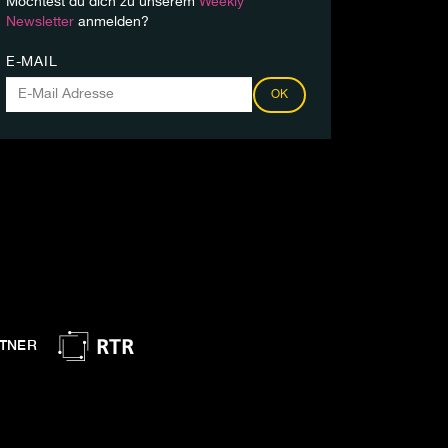
Möchtest du dich zu unserem
Weekly
Newsletter
anmelden?
E-MAIL
OK
TNER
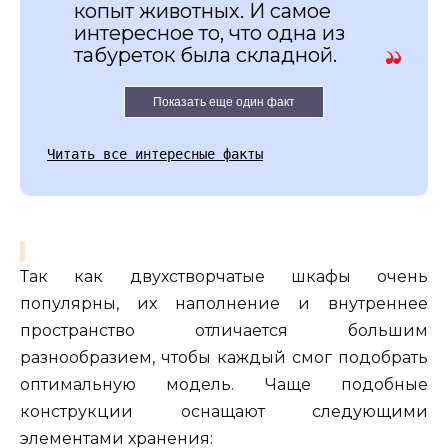
копыт животных. И самое
интересное то, что одна из
табуреток была складной.
Показать еще один факт
Читать все интересные факты
Так как двухстворчатые шкафы очень
популярны, их наполнение и внутреннее
пространство отличается большим
разнообразием, чтобы каждый смог подобрать
оптимальную модель. Чаще подобные
конструкции оснащают следующими
элементами хранения:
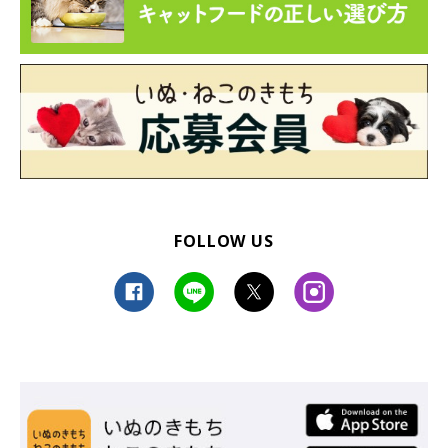
FOLLOW US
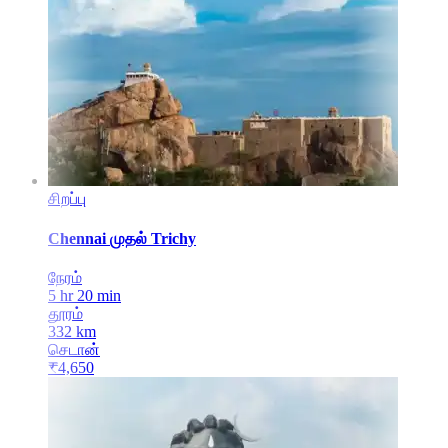
சிறப்பு
Chennai
முதல்
Trichy
நேரம்
5 hr 20 min
தூரம்
332
km
செடான்
₹
4,650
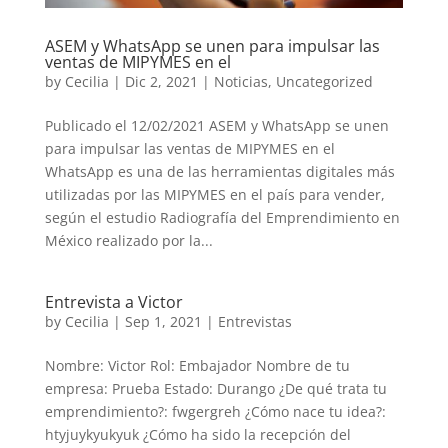
ASEM y WhatsApp se unen para impulsar las
ventas de MIPYMES en el
by
Cecilia
|
Dic 2, 2021
|
Noticias
,
Uncategorized
Publicado el 12/02/2021 ASEM y WhatsApp se unen
para impulsar las ventas de MIPYMES en el
WhatsApp es una de las herramientas digitales más
utilizadas por las MIPYMES en el país para vender,
según el estudio Radiografía del Emprendimiento en
México realizado por la...
Entrevista a Victor
by
Cecilia
|
Sep 1, 2021
|
Entrevistas
Nombre: Victor Rol: Embajador Nombre de tu
empresa: Prueba Estado: Durango ¿De qué trata tu
emprendimiento?: fwgergreh ¿Cómo nace tu idea?:
htyjuykyukyuk ¿Cómo ha sido la recepción del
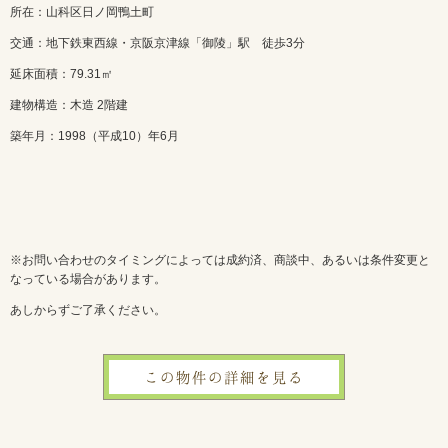
所在：山科区日ノ岡鴨土町
交通：地下鉄東西線・京阪京津線「御陵」駅 徒歩3分
延床面積：79.31㎡
建物構造：木造 2階建
築年月：1998（平成10）年6月
※お問い合わせのタイミングによっては成約済、商談中、あるいは条件変更と
なっている場合があります。
あしからずご了承ください。
この物件の詳細を見る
_ _ _ _ _ _ _
*GOAL OF THE EXERCISE*: Render the lines from the one containing "所在：山科区日ノ岡鴨土町" through the end of the records, both ends included, as a Markdown table with columns Row and Line, where Row numbers each line. Leave out blank lines.

*WRITTEN ANSWER*:
| Row | Line |
|---|---|
| 1 | 所在：山科区日ノ岡鴨土町 |
| 2 | 交通：地下鉄東西線・京阪京津線「御陵」駅 徒歩3分 |
| 3 | 延床面積：79.31㎡ |
| 4 | 建物構造：木造 2階建 |
| 5 | 築年月：1998（平成10）年6月 |
| 6 | ※お問い合わせのタイミングによっては成約済、商談中、あるいは条件変更と |
| 7 | なっている場合があります。 |
| 8 | あしからずご了承ください。 |
| 9 | この物件の詳細を見る |